Research Shows Leading RFS Reform Proposal Would Hurt Farmers

The Iowa State study shows that unless exports can make up for the reduced mandate, corn prices would drop. ( Farm Journal Media )

A new study from the Iowa State University Center for Agriculture and Rural Development shows a cap on Renewable Identification Numbers (RINs) would dramatically reduce ethanol use.

The leading Renewable Fuel Standard (RFS) reform proposal being considered by the Trump Administration would allow the sale of E15 year-round and would cap D6 RIN prices between $0.10 to $0.20/RIN.

“While year-round sales of E15 would encourage retailers to sell the fuel, capping D6 RIN prices would reduce consumption of E15 and E85,” the study says, adding that a cap on D6 RIN prices between $0.10/gal to $0.20/gal would likely reduce the effective ethanol mandate from 15 billion gallons to about 14.3 billion gallons in 2018.
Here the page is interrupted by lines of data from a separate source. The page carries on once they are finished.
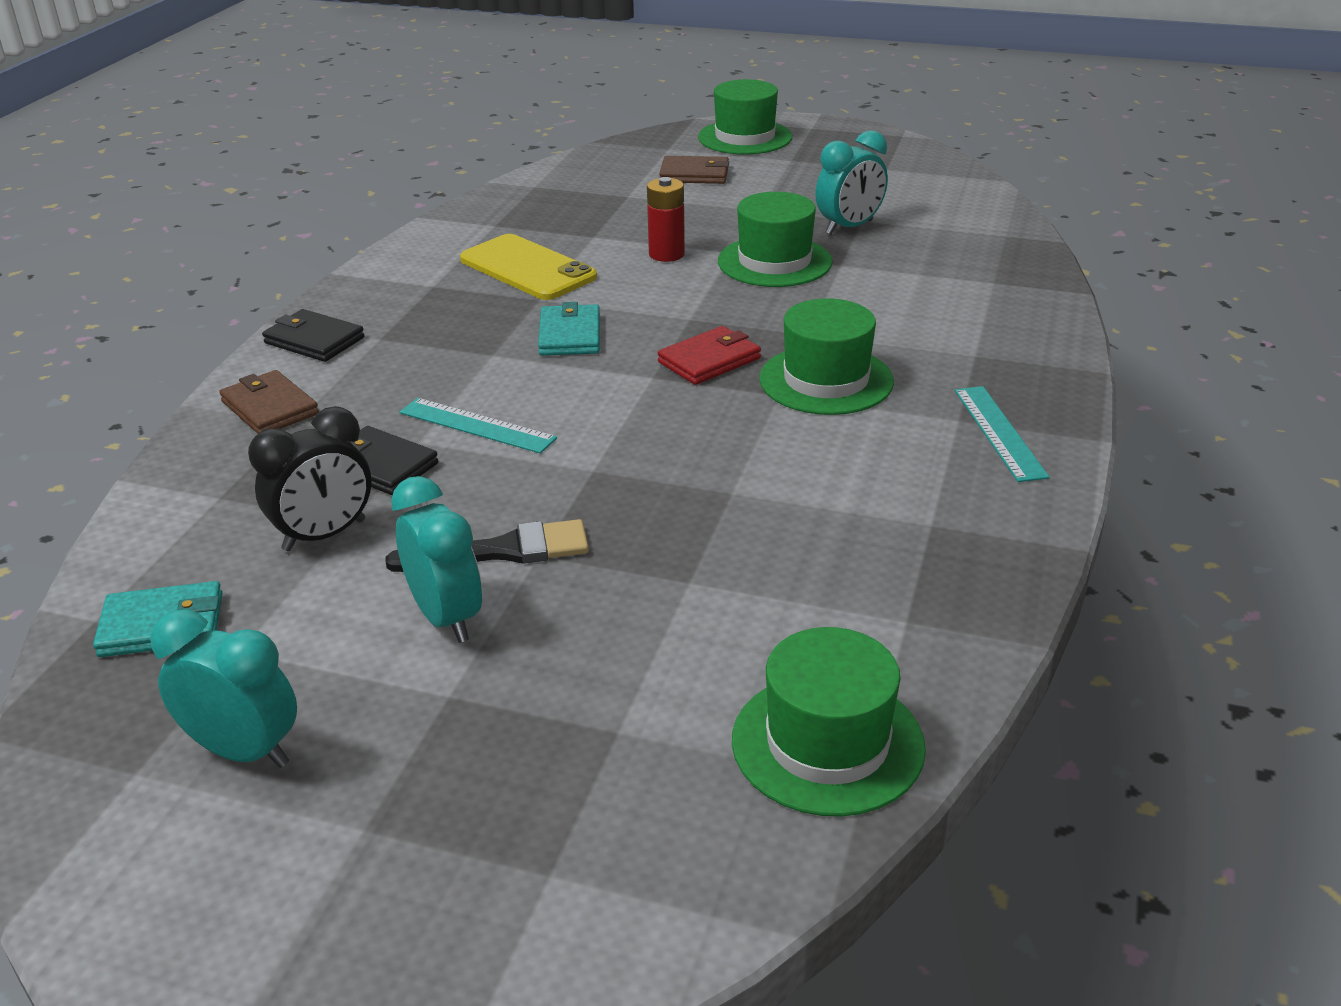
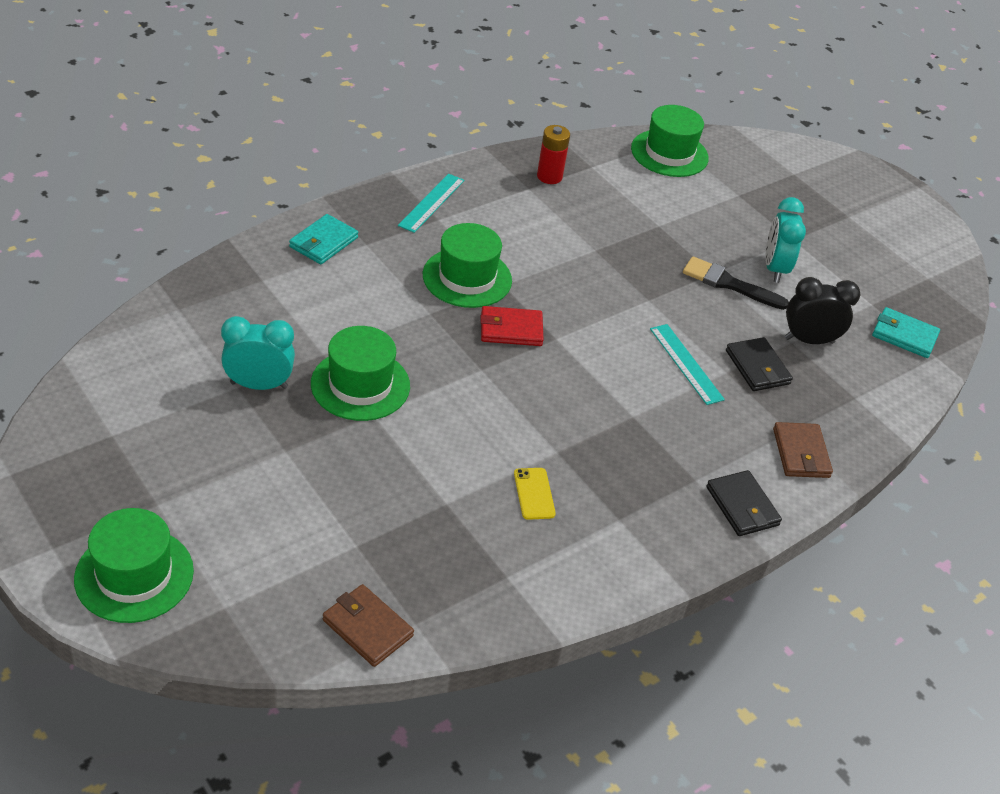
camera: 150 degrees left, 10 degrees up
turquoise clock [150,609,297,768] -> none
yellow phone [460,234,597,300] -> yellow phone [514,468,556,520], size x0.50
turquoise wallet [538,302,600,356] -> turquoise wallet moved to [289,214,358,264]
red battery [647,177,685,262] -> red battery moved to [537,125,570,184]
brown wallet [659,156,729,184] -> brown wallet moved to [323,584,414,667]

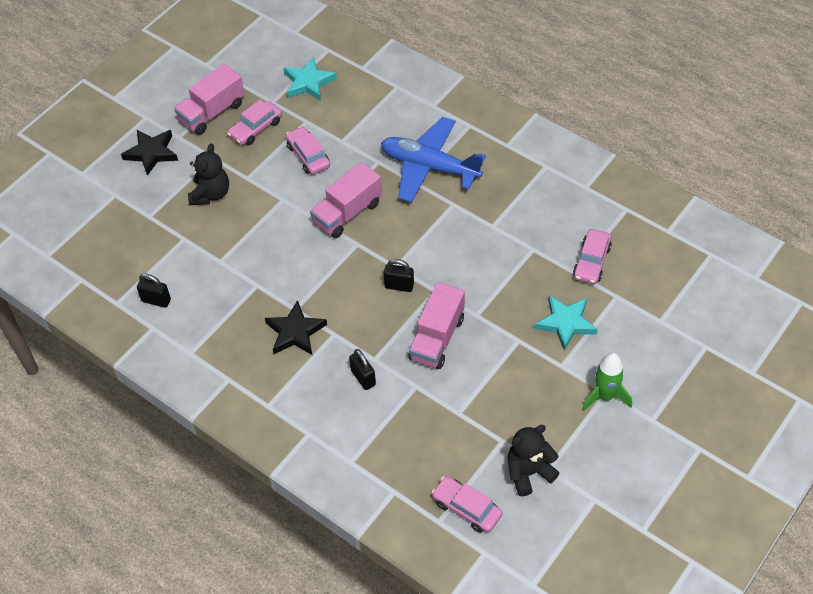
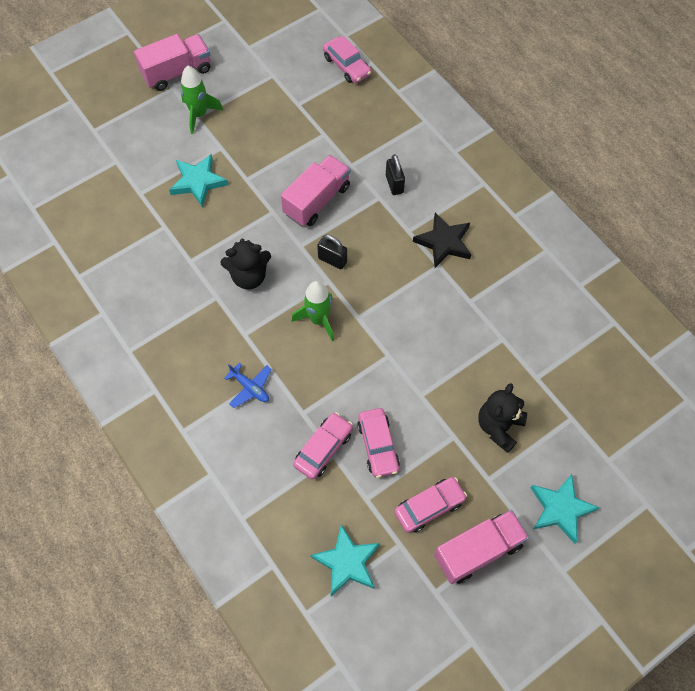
camera: 165 degrees left, 10 degrees up
black star [121,130,178,176] -> turquoise star [531,474,600,544]
black padlock [137,274,171,308] -> none
pink truck [310,162,382,238] -> pink truck moved to [134,34,210,91]
blue plane [381,117,486,203] -> blue plane [224,363,272,408], size x0.42
black teddy bear [508,425,559,497] -> black teddy bear moved to [220,239,271,290]
pink car [573,229,612,284] -> pink car moved to [293,412,353,480]
none -> green rocket [291,281,334,341]

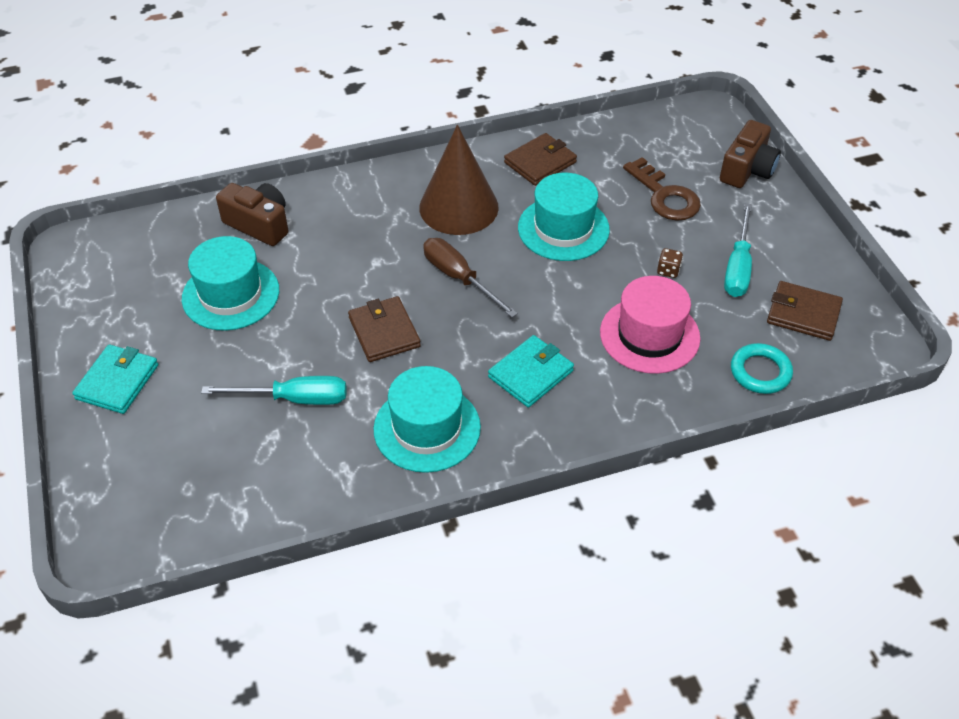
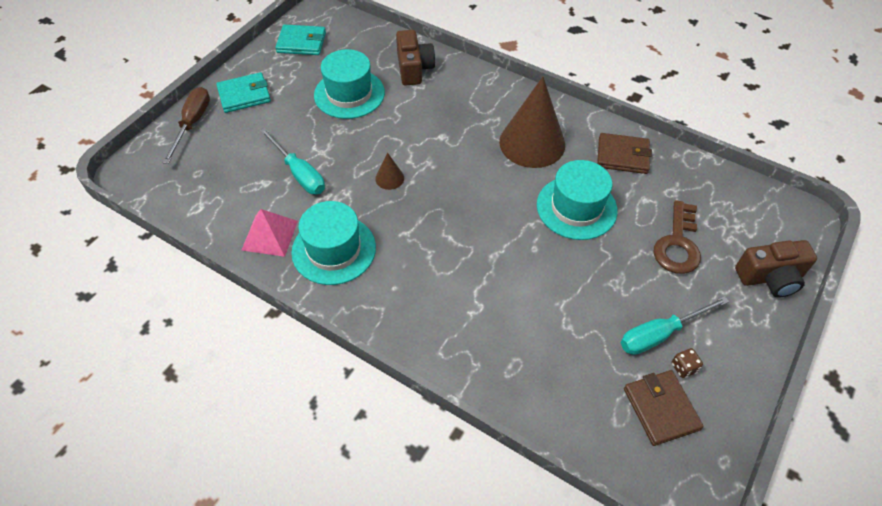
camera: 50 degrees right, 5 degrees up
brown wallet [348,296,421,362] -> brown cone [375,153,404,190]
brown screwdriver [423,238,518,317] -> brown screwdriver moved to [162,87,210,164]
turquoise wallet [488,335,574,407] -> turquoise wallet moved to [275,24,326,55]
pink hat [600,276,701,374] -> none
brown dice [657,248,683,278] -> brown dice moved to [672,348,703,378]
turquoise ring [731,343,793,394] -> none
none -> pink pyramid [242,209,298,257]

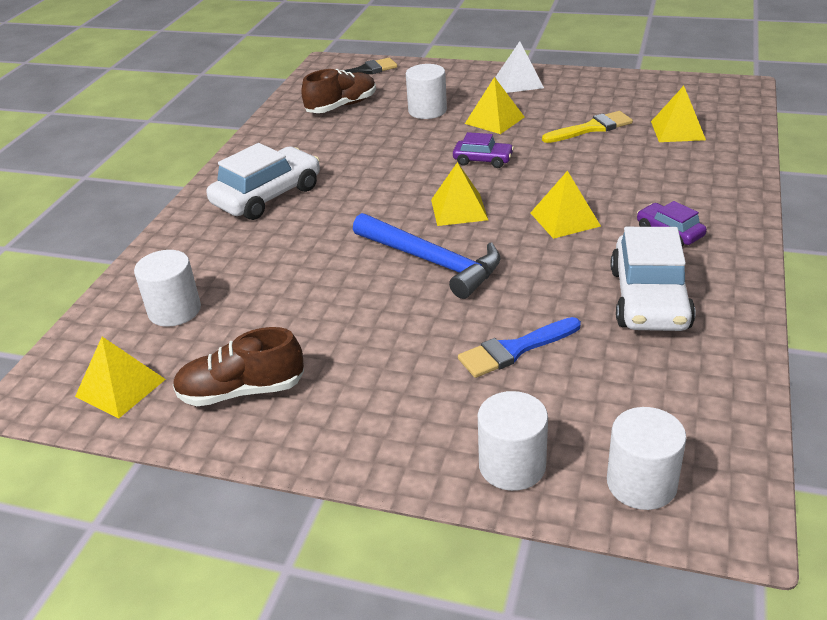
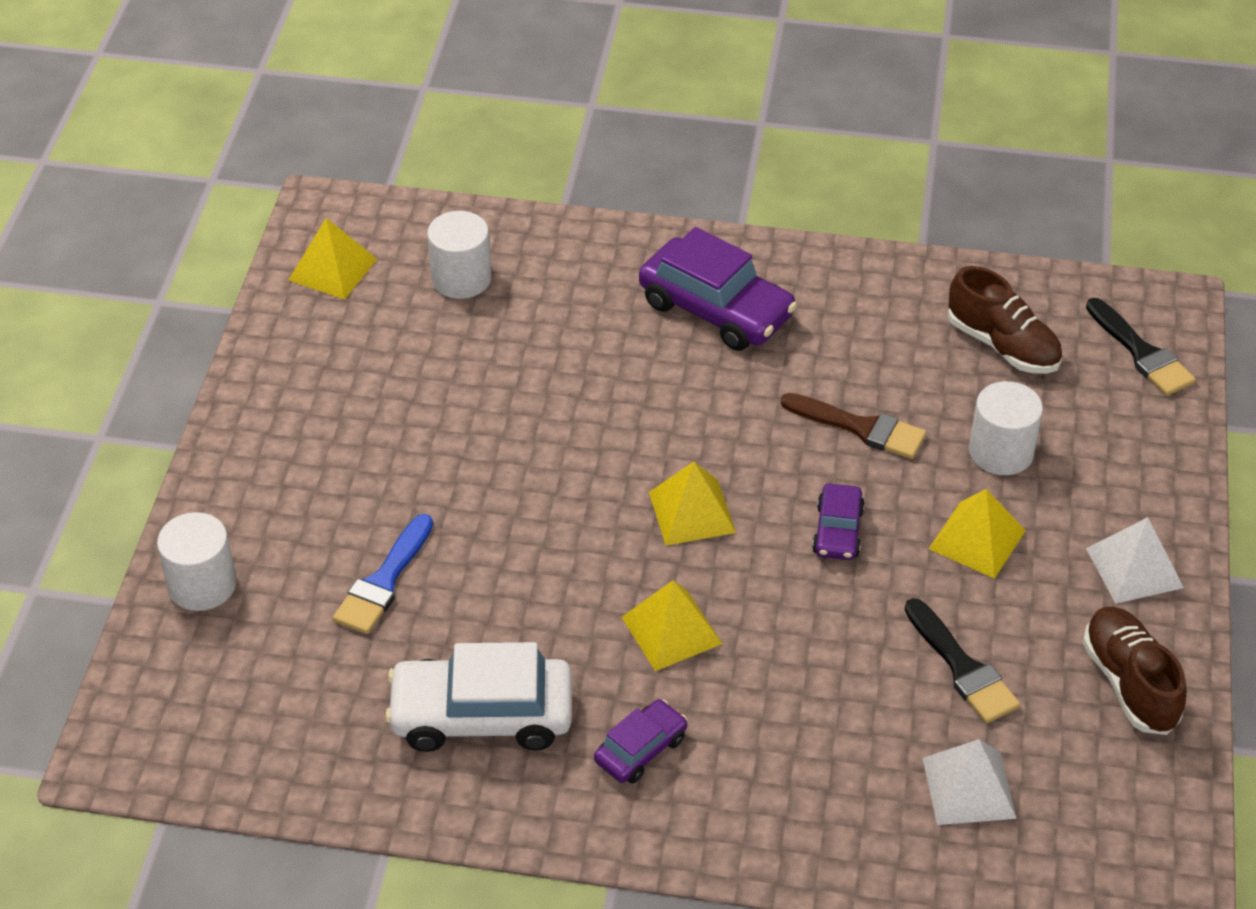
camera: 80 degrees right, 10 degrees up
brown shoe [173,327,304,406] -> brown shoe moved to [1083,607,1187,735]
white car [207,143,320,220] -> purple car [639,227,797,351]
blue hammer [353,213,501,299] -> none
blue brush [458,317,581,378] -> blue brush turned 120 degrees counterclockwise [333,514,433,634]
yellow brush [542,111,633,143] -> black brush [905,598,1020,723]
white cylinder [607,407,687,510] -> none
yellow pyramid [651,86,706,142] -> white pyramid [923,739,1017,825]
none -> brown brush [781,393,926,459]

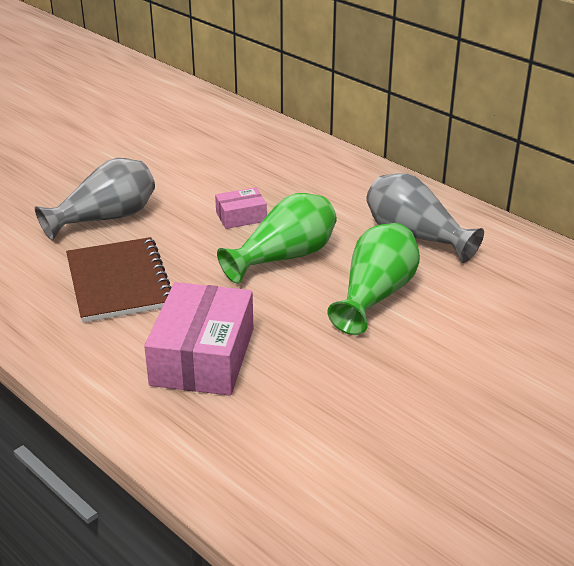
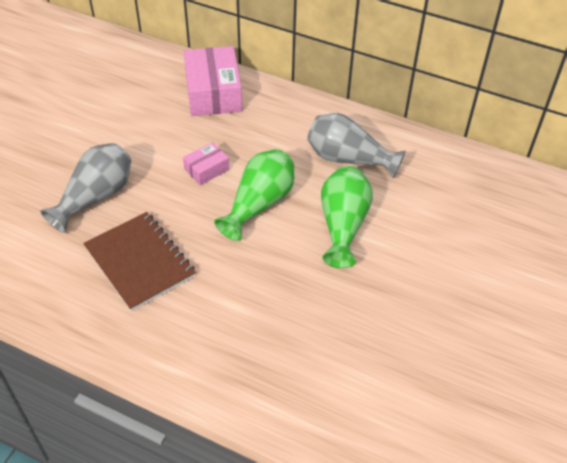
camera: 20 degrees left, 15 degrees up
pink box [144,282,254,396] -> pink box moved to [184,46,242,116]

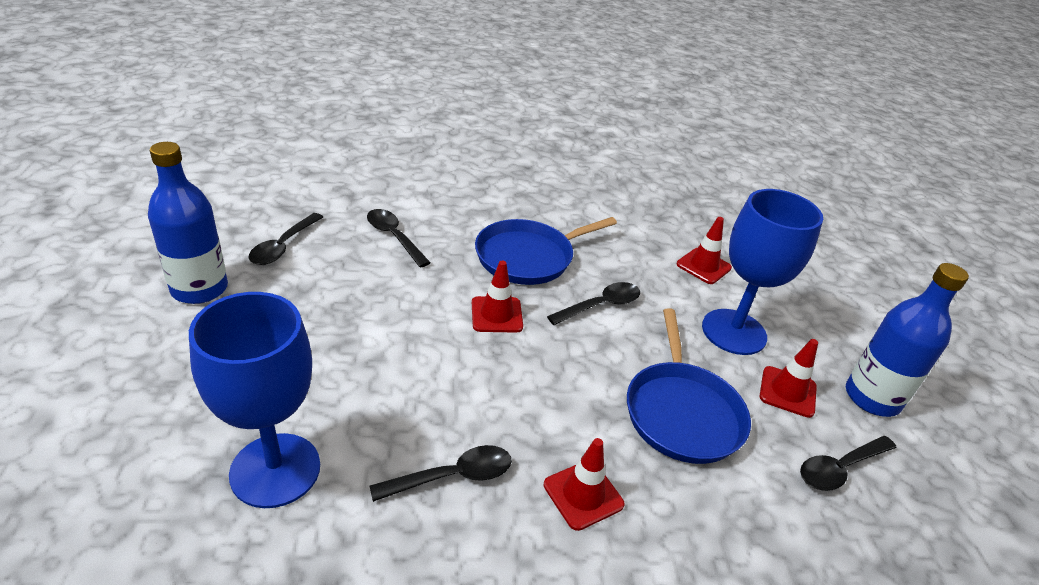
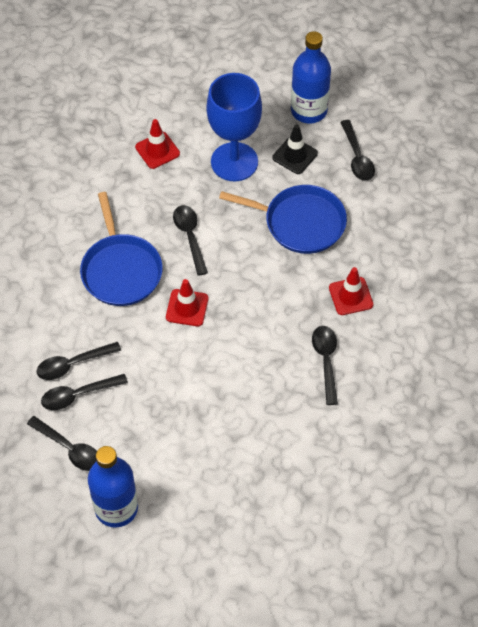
camera: 70 degrees left, 20 degrees up
blue goblet [189,292,320,508] -> none
red traffic cone [760,339,818,418] -> black traffic cone [272,124,318,174]
none -> black spoon [41,374,128,410]

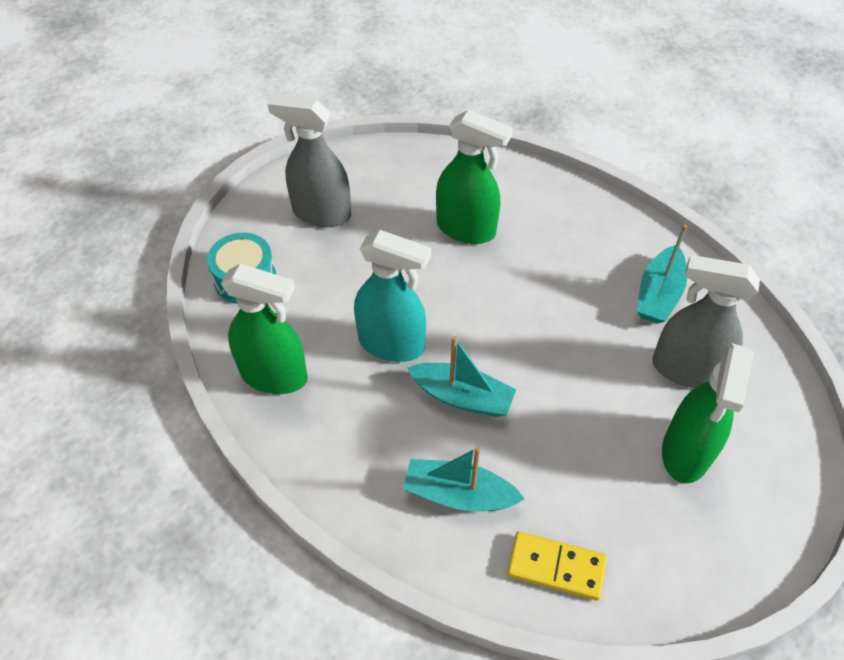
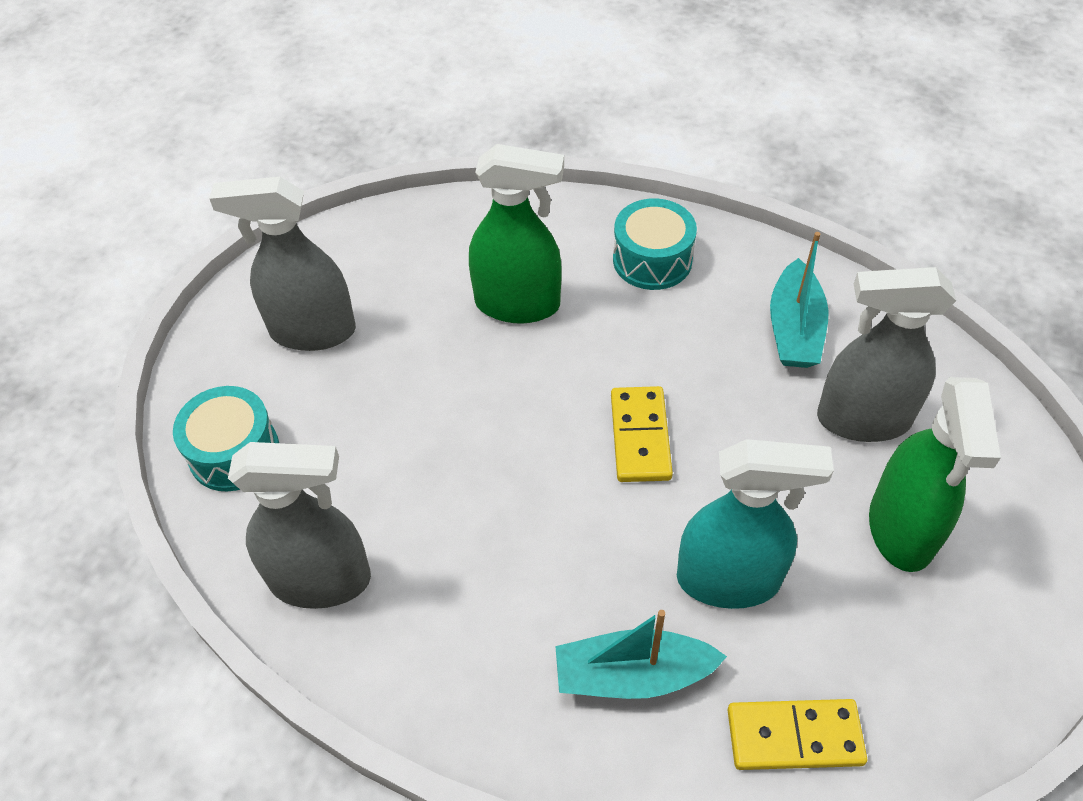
camera: 15 degrees left, 0 degrees up
green spray bottle [221,263,308,394] -> grey spray bottle [228,442,371,609]
turquoise spray bottle [354,230,431,362] -> turquoise spray bottle moved to [677,439,834,609]
turquoise boat [407,336,516,417] -> none
none -> yellow domino [611,386,673,482]
none -> turquoise drum [613,198,697,290]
National Corn Growers Association president Kevin Skunes, says the analysis supports what farmers have continued to say since this debate started.

“This economic analysis backs up what corn farmers have been telling the Administration – that manipulating the RIN market mechanism would reduce ethanol blending and impact corn prices. A drop of 25 cents per bushel in corn prices, as CARD economists project from a RIN price cap, would devastate farmers and stagger rural communities,” Skunes says.

Furthermore, the Iowa State study shows that unless exports can make up for the reduced mandate, corn prices would drop.  That would obviously present an additional challenge for farmers already being squeezed by tight margins.

“This spring farmers will begin planting knowing they face their fifth growing season with corn prices hovering at or below the cost of production,” Skunes says. “According to the Federal Reserve Bank, we lost 12,000 farms in 2016. This decline must be stopped.”

NCGA believes “providing regulatory parity” for E15 and higher blends will help address the concern about the cost of RINs.

“Allowing the RIN market to operate freely with year-round sales of E15 would increase the production and consumption of renewable fuels, increase the supply of RINs available for compliance and lower RIN values,” Skunes says. “Combining RVP parity with a RIN price cap is counterproductive and would lower ethanol blending.”